My personal executive summary is that, if we exclude VOLATILE, the only 
critical technical issue is what Fortran should say about progress. As 
N1744 says, there are several places where things need saying explicitly, 
but the issue there is wording rather than agreement on intent. Since 
writing N1744, I have had discussions with Aleksandar, and have realised 
that I underestimated its importance. Not that it is insoluble, more that 
it needs a hard decision (and then some wording to express that decision). 
I append (not attach) a short description of the issue, which may yet 
appear in a paper.

The killer is that, if Fortran requires 'transparent' access to coarrays on
other images (i.e. that proceed irrespective of what that image is doing),
it is implementable using DEFINED hardware and software facilities only if
the hardware, operating system and compiler are all provided by the same
organisation (or ones that collaborate so closely as to be almost one).
Of course, that is assuming that people want reliable implementations.

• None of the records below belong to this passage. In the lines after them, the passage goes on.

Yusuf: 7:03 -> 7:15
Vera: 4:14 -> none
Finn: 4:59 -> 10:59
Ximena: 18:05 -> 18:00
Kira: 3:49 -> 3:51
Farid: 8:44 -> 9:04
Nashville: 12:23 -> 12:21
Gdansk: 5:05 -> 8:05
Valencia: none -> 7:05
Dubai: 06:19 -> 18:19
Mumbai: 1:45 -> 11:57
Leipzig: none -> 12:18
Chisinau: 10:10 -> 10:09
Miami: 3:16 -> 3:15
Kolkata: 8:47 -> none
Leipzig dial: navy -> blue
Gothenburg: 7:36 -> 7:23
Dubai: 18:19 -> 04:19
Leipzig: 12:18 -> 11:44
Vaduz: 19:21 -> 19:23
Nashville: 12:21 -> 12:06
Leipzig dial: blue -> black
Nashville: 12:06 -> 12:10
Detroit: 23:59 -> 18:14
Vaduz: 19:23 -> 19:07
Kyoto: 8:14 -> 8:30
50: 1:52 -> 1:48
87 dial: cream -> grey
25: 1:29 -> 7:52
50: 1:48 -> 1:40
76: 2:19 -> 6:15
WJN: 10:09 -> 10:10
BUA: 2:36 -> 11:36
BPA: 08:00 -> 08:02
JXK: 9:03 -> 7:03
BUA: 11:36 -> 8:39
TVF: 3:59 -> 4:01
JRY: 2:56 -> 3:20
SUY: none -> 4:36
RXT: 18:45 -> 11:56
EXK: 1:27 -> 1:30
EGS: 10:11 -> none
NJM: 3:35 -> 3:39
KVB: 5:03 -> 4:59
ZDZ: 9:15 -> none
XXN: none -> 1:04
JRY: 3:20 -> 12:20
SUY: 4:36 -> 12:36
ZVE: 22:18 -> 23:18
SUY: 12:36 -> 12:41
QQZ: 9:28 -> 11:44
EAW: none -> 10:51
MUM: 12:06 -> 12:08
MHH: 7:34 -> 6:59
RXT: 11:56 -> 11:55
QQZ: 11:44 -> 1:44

On the other hand, if it is to be implementable using only facilities that
are defined in formal or informal standards, it will be almost unusable. 
That's not nice, at all.  That is precisely why MPI has specified what it
has, and why UPC and POSIX threads do not work as many people claim that
they do.  And, yes, those problems arise in practice :-(

The worst systems are 'commodity clusters'.  I should be very interested
to talk to Toon about this, but the problem is one of very low-probability
failures, because the generated code relies on undefined behaviour which
really does mean that, and not processor dependent behaviour.  Memory race
conditions are the main (but not the only) one.

VOLATILE coarrays make these problems a hundred times worse - and, from my
experience with POSIX threads, RDMAs, OpenMP etc., I do mean a hundred times
and possibly more.


Regards,
Nick Maclaren,
University of Cambridge Computing Service,
New Museums Site, Pembroke Street, Cambridge CB2 3QH, England.
Email:  nmm1@cam.ac.uk
Tel.:  +44 1223 334761    Fax:  +44 1223 334679





Explanation of the Progress Issue
---------------------------------

The question is whether images P and Q can communicate through a coarray
on image R, irrespective of what R is doing at the time.  This is
extremely hard to implement on some systems, at least when R is in a
call to a companion processor, performing I/O or in a long-running
'pure' CPU loop.

For example:

        PROGRAM Progress
            INTEGER :: one[*] = 0
            SELECT CASE (THIS_IMAGE())
        CASE(1)
                one[9] = 123+one[8]
                SYNC IMAGES ( (/ 2 /) )
        CASE(2)
                SYNC IMAGES ( (/ 1 /) )
                PRINT *, one[9]
        CASE(8)
                one[2] = 456+one[1]
                SYNC IMAGES ( (/ 9 /) )
        CASE(9)
                SYNC IMAGES ( (/ 8 /) )
                PRINT *, one[1]
            END SELECT
        END PROGRAM Progress
 
Consider a processor where an image services requests for coarray data
that it owns only when it reaches an image control statement; this is
common for MPI, and is also done by the reference implementation of UPC.
The above program will deadlock, because image 1 will not reach its SYNC
IMAGES until after images 8 and 9 have responded, and image 8 will not
reach its SYNC IMAGES until after images 1 and 2 have responded.

Obviously, that is a poor implementation of coarrays, but that is not
the point at issue.  The question is whether it is a conforming
processor in the sense of 1.4 paragraph 2.